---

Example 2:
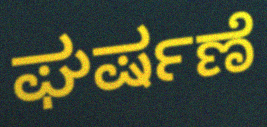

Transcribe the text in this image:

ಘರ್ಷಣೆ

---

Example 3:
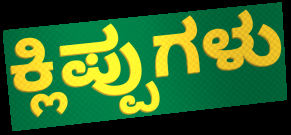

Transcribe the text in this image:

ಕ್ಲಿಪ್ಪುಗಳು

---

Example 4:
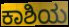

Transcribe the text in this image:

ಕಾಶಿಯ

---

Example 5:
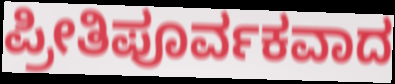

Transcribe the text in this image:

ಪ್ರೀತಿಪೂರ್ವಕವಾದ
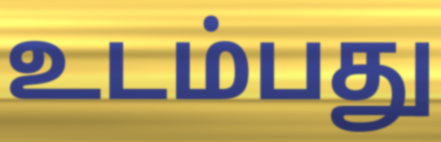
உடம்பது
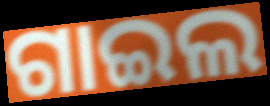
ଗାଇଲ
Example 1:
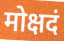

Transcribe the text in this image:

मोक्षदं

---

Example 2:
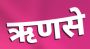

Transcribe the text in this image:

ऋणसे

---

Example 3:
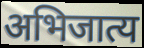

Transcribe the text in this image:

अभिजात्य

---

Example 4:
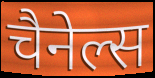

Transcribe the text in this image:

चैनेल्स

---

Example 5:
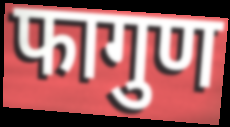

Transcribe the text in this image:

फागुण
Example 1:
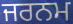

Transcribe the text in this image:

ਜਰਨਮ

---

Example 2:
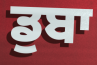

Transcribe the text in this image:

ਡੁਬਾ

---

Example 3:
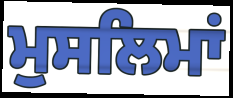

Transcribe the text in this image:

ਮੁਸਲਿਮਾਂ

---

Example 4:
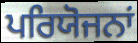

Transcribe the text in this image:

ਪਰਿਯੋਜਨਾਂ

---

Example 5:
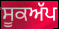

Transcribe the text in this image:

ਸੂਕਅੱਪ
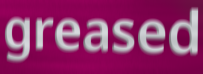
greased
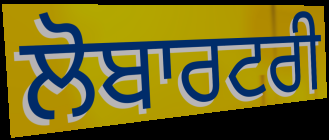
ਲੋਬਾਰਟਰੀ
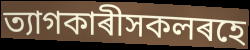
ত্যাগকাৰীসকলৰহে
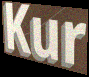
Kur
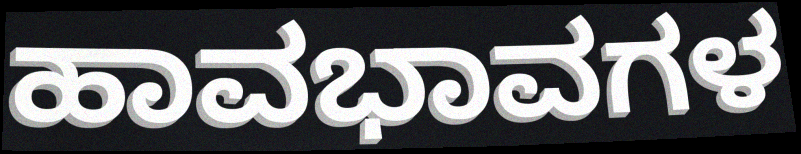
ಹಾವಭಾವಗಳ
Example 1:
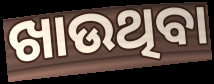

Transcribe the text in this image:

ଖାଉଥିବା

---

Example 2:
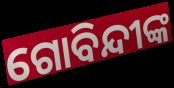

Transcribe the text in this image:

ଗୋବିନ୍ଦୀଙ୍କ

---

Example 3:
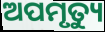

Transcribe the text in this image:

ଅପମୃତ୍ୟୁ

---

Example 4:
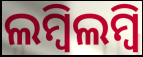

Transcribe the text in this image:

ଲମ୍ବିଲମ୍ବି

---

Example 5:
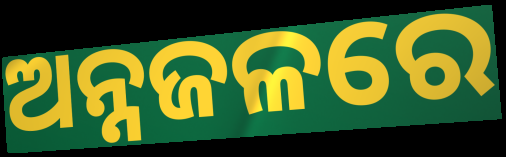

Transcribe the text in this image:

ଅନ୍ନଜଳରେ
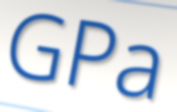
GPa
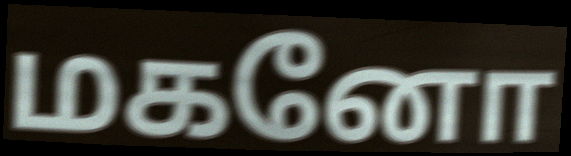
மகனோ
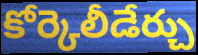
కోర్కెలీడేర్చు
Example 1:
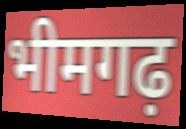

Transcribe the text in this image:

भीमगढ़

######

• **TASK PROMPT**
Would you return the data above exactly as written, minus the images?

• **WRITTEN ANSWER**
---

Example 2:

Transcribe the text in this image:

ಘರ್ಷಣೆ

---

Example 3:

Transcribe the text in this image:

ಕ್ಲಿಪ್ಪುಗಳು

---

Example 4:

Transcribe the text in this image:

ಕಾಶಿಯ

---

Example 5:

Transcribe the text in this image:

ಪ್ರೀತಿಪೂರ್ವಕವಾದ
உடம்பது
ଗାଇଲ
Example 1:

Transcribe the text in this image:

मोक्षदं

---

Example 2:

Transcribe the text in this image:

ऋणसे

---

Example 3:

Transcribe the text in this image:

अभिजात्य

---

Example 4:

Transcribe the text in this image:

चैनेल्स

---

Example 5:

Transcribe the text in this image:

फागुण
Example 1:

Transcribe the text in this image:

ਜਰਨਮ

---

Example 2:

Transcribe the text in this image:

ਡੁਬਾ

---

Example 3:

Transcribe the text in this image:

ਮੁਸਲਿਮਾਂ

---

Example 4:

Transcribe the text in this image:

ਪਰਿਯੋਜਨਾਂ

---

Example 5:

Transcribe the text in this image:

ਸੂਕਅੱਪ
greased
ਲੋਬਾਰਟਰੀ
ত্যাগকাৰীসকলৰহে
Kur
ಹಾವಭಾವಗಳ
Example 1:

Transcribe the text in this image:

ଖାଉଥିବା

---

Example 2:

Transcribe the text in this image:

ଗୋବିନ୍ଦୀଙ୍କ

---

Example 3:

Transcribe the text in this image:

ଅପମୃତ୍ୟୁ

---

Example 4:

Transcribe the text in this image:

ଲମ୍ବିଲମ୍ବି

---

Example 5:

Transcribe the text in this image:

ଅନ୍ନଜଳରେ
GPa
மகனோ
కోర్కెలీడేర్చు
Example 1:

Transcribe the text in this image:

भीमगढ़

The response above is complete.